(Saved entries)

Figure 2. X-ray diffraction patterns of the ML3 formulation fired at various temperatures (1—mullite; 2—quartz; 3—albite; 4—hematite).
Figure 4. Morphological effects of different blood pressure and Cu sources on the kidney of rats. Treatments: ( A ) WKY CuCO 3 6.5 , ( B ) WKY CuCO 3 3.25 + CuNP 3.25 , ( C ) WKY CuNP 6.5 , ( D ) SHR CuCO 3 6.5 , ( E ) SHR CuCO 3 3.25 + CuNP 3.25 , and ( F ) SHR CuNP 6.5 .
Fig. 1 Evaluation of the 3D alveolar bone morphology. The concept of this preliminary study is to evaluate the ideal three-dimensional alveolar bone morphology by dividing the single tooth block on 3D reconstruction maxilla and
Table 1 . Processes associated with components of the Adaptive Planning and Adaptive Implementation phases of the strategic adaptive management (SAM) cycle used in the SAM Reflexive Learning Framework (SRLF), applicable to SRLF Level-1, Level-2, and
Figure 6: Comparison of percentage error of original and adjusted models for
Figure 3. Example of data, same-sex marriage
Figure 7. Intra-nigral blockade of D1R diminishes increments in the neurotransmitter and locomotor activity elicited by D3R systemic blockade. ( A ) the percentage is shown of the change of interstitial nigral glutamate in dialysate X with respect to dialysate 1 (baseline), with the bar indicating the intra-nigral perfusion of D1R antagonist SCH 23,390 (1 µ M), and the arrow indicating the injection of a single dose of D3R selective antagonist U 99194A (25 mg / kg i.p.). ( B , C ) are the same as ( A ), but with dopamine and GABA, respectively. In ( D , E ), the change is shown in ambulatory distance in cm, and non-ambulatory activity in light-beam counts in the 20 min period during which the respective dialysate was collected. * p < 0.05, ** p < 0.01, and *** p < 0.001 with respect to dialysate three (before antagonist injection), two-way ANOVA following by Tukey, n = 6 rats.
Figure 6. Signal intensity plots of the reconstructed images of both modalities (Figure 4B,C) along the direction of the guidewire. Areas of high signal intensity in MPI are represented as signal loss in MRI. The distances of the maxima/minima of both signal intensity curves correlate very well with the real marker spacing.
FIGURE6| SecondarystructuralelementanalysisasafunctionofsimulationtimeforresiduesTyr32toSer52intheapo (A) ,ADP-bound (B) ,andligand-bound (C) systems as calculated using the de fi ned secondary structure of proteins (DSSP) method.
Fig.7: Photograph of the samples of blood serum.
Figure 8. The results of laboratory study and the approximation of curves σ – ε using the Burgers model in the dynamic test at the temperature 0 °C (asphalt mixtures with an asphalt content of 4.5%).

* REQUIRED WORK *
Your answer should repeat every entry exactly.

* SOLUTION *
Figure 2. X-ray diffraction patterns of the ML3 formulation fired at various temperatures (1—mullite; 2—quartz; 3—albite; 4—hematite).
Figure 4. Morphological effects of different blood pressure and Cu sources on the kidney of rats. Treatments: ( A ) WKY CuCO 3 6.5 , ( B ) WKY CuCO 3 3.25 + CuNP 3.25 , ( C ) WKY CuNP 6.5 , ( D ) SHR CuCO 3 6.5 , ( E ) SHR CuCO 3 3.25 + CuNP 3.25 , and ( F ) SHR CuNP 6.5 .
Fig. 1 Evaluation of the 3D alveolar bone morphology. The concept of this preliminary study is to evaluate the ideal three-dimensional alveolar bone morphology by dividing the single tooth block on 3D reconstruction maxilla and
Table 1 . Processes associated with components of the Adaptive Planning and Adaptive Implementation phases of the strategic adaptive management (SAM) cycle used in the SAM Reflexive Learning Framework (SRLF), applicable to SRLF Level-1, Level-2, and
Figure 6: Comparison of percentage error of original and adjusted models for
Figure 3. Example of data, same-sex marriage
Figure 7. Intra-nigral blockade of D1R diminishes increments in the neurotransmitter and locomotor activity elicited by D3R systemic blockade. ( A ) the percentage is shown of the change of interstitial nigral glutamate in dialysate X with respect to dialysate 1 (baseline), with the bar indicating the intra-nigral perfusion of D1R antagonist SCH 23,390 (1 µ M), and the arrow indicating the injection of a single dose of D3R selective antagonist U 99194A (25 mg / kg i.p.). ( B , C ) are the same as ( A ), but with dopamine and GABA, respectively. In ( D , E ), the change is shown in ambulatory distance in cm, and non-ambulatory activity in light-beam counts in the 20 min period during which the respective dialysate was collected. * p < 0.05, ** p < 0.01, and *** p < 0.001 with respect to dialysate three (before antagonist injection), two-way ANOVA following by Tukey, n = 6 rats.
Figure 6. Signal intensity plots of the reconstructed images of both modalities (Figure 4B,C) along the direction of the guidewire. Areas of high signal intensity in MPI are represented as signal loss in MRI. The distances of the maxima/minima of both signal intensity curves correlate very well with the real marker spacing.
FIGURE6| SecondarystructuralelementanalysisasafunctionofsimulationtimeforresiduesTyr32toSer52intheapo (A) ,ADP-bound (B) ,andligand-bound (C) systems as calculated using the de fi ned secondary structure of proteins (DSSP) method.
Fig.7: Photograph of the samples of blood serum.
Figure 8. The results of laboratory study and the approximation of curves σ – ε using the Burgers model in the dynamic test at the temperature 0 °C (asphalt mixtures with an asphalt content of 4.5%).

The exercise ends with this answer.